* Exercise aim:
Lines in the data below that contain the word "Philippe" are to be copied.

* Stored data entries:
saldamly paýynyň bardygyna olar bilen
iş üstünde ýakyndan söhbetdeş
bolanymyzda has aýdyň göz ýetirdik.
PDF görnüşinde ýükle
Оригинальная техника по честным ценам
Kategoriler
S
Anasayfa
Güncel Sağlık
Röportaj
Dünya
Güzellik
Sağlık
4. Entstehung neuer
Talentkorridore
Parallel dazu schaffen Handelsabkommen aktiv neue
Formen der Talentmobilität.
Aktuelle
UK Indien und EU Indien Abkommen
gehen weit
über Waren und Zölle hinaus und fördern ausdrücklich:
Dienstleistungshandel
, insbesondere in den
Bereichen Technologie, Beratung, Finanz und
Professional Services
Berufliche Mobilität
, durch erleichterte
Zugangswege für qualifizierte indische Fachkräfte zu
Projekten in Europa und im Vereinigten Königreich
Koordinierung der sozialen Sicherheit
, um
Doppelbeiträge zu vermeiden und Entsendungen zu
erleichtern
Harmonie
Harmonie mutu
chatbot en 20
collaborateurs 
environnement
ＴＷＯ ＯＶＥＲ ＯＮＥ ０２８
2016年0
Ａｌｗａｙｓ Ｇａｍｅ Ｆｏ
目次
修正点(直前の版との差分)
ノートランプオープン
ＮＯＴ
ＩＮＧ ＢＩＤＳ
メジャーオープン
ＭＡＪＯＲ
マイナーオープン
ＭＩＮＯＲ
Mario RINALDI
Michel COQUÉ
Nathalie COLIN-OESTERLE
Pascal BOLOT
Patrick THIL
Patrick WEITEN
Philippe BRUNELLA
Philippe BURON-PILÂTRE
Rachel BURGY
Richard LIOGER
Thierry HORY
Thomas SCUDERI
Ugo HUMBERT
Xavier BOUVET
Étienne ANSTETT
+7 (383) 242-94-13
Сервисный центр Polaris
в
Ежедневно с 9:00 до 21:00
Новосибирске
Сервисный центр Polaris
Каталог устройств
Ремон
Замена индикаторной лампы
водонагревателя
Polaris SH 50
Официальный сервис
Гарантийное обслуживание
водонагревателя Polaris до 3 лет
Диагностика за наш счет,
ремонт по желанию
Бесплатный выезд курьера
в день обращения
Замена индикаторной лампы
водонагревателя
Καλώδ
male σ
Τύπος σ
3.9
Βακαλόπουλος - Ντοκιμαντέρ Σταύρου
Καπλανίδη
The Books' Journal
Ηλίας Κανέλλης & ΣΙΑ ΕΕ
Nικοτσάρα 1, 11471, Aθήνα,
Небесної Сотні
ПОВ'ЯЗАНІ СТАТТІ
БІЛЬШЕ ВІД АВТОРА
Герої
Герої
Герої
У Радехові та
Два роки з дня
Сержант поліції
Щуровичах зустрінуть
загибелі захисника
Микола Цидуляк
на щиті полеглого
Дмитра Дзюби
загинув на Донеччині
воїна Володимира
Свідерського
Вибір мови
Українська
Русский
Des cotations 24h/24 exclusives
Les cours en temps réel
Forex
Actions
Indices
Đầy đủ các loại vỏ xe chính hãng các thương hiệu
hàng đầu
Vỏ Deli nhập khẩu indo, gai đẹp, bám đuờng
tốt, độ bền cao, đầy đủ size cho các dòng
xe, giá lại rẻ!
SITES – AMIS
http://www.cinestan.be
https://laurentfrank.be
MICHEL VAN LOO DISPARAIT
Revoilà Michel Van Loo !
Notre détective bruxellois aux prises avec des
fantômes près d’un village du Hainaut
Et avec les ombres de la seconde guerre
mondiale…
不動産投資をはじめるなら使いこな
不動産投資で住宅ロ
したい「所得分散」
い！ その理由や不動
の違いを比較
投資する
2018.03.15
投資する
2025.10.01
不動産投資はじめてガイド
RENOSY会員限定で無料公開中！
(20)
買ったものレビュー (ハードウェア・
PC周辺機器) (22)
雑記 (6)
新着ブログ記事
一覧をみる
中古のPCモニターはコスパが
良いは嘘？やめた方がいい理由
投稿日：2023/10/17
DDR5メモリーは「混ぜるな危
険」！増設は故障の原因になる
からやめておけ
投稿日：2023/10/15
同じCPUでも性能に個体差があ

* Answer:
Philippe BRUNELLA
Philippe BURON-PILÂTRE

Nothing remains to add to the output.